Observe that the arguments specified are identical to those provided
to the :py:func:`vortex.output` function in section
:ref:`Setting-default-values`.

With the three files present in the working directory, let's
concatenate them into a new file ``result.txt``:

.. code:: python

    with open("result.txt", "w") as target:
        for handler in historic_files:
            with open(handler.container.localpath(), "r") as source:
                target.writelines(source.readlines())
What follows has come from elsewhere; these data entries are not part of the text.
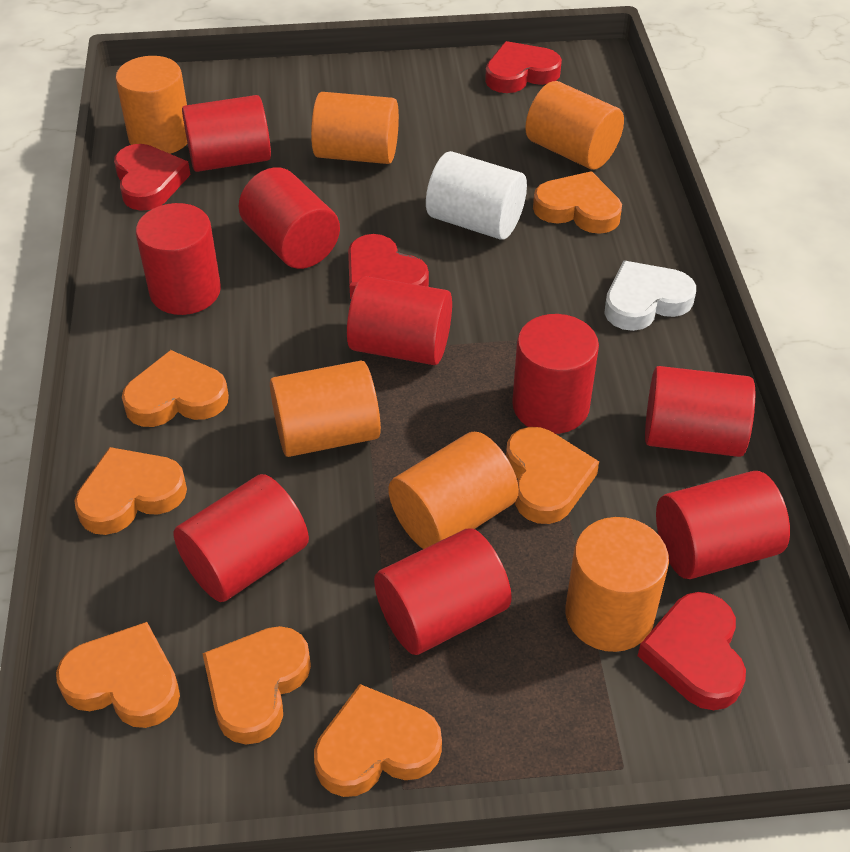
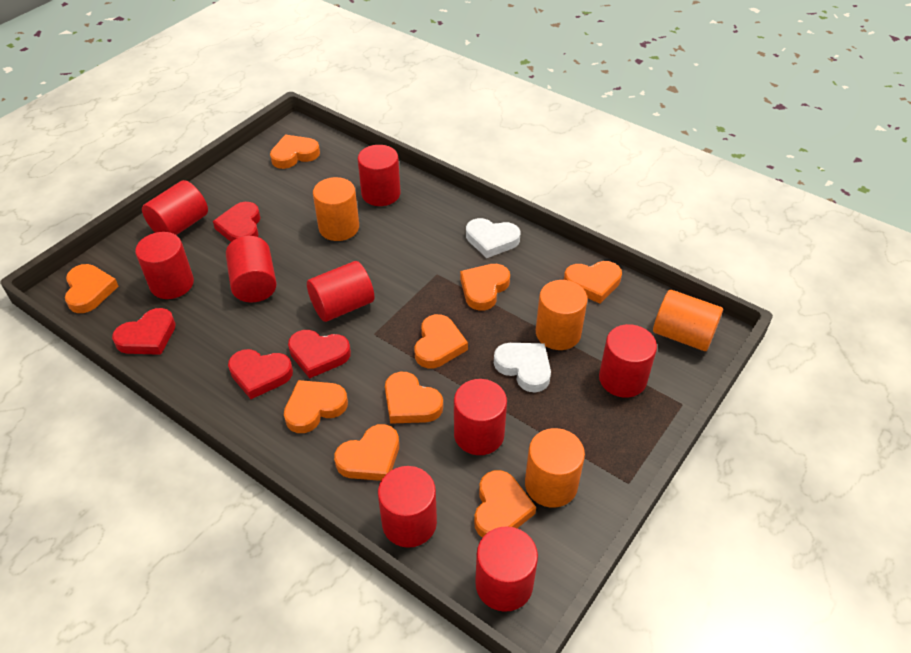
orange cylinder: 6 -> 4
orange heart: 7 -> 9
white cylinder: 1 -> 0
white heart: 1 -> 2

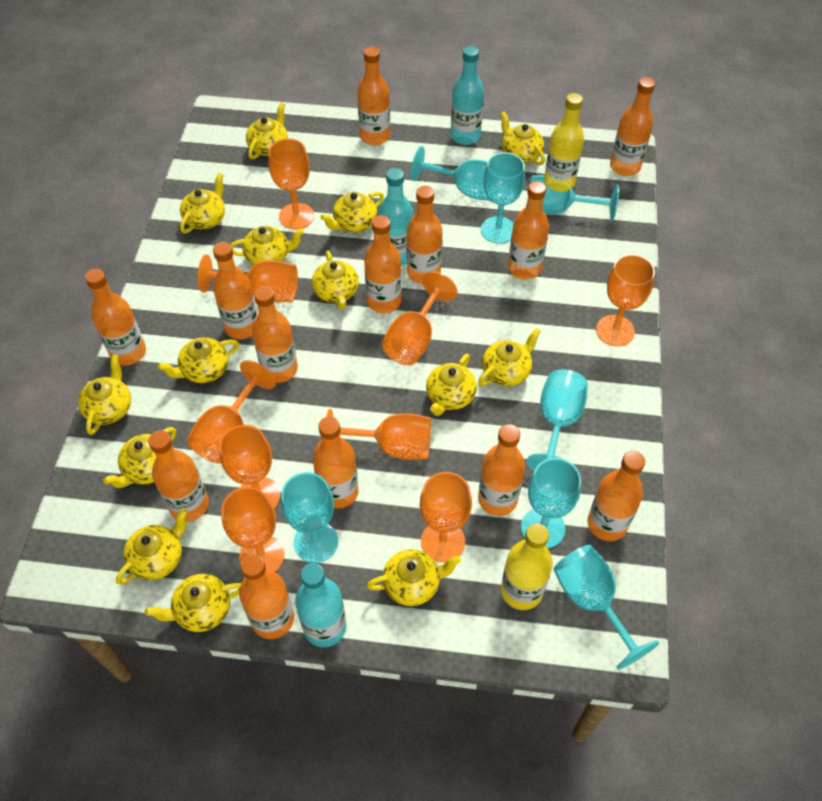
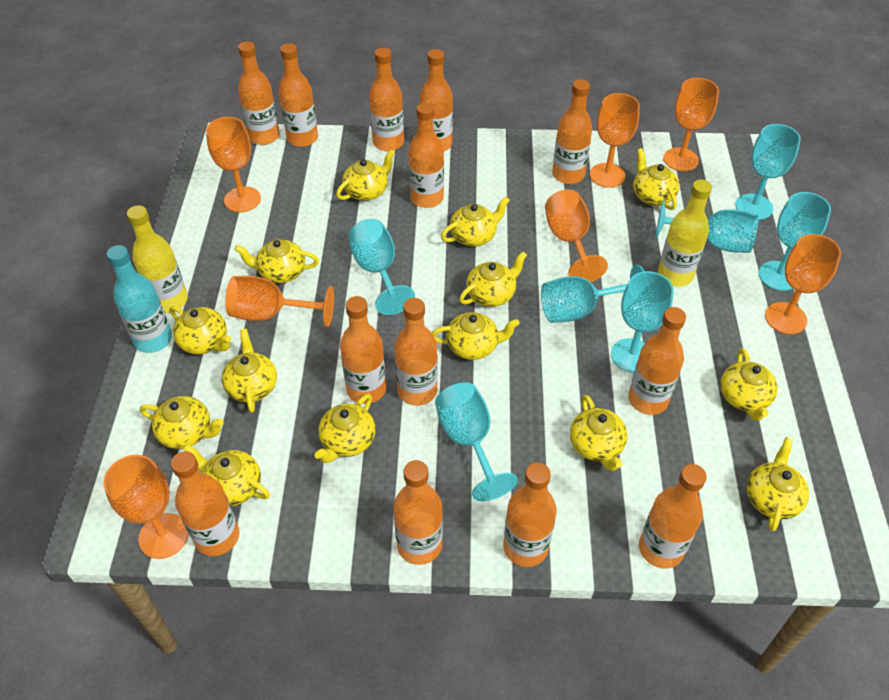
orange goblet: 9 -> 7
turquoise bottle: 3 -> 1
For the sake of this tutorial, let's pretend that we want to interpret
the output file ``result.txt`` as a :py:class:`horizontal diagnostics
resource <vortex.nwp.data.diagnostics>`, and write it into the data
tree as a such:

.. code:: python

    # Reminder: vortex.output returns a list, even if
    # there is only one element in it.
    for output in vtx.output(
        kind="ddh",
        scope="global",
        nativefmt="lfi",
        block="postprocessing",
        term=3,
        local="result.txt",
    ):
         # Write content of file "result.txt" in current working directory
	 # as file ddh.arpege-global.tl1798-c22+0003:00.lfi
	 # in the data tree
         output.put()

.. code:: shell

    DATATREE_ROOT=/home/user/vortex-tutorial-data/vortex_data_tree
    ls -l $DATATREE_ROOT/tutorial/fake-forecast/vortex-tutorial/20240826T0000P/postprocessing

.. note::

   The use of the DDH resource in the previous example is arbitrary,
   for the sole purpose of illustrating the storage of the result of a
   postprocessing operation into the data tree.  The content of file
   ``ddh.arpege-global.tl1798-c22+0003:00.lfi`` is not *really* this
   of a true horizontal diagnostics file.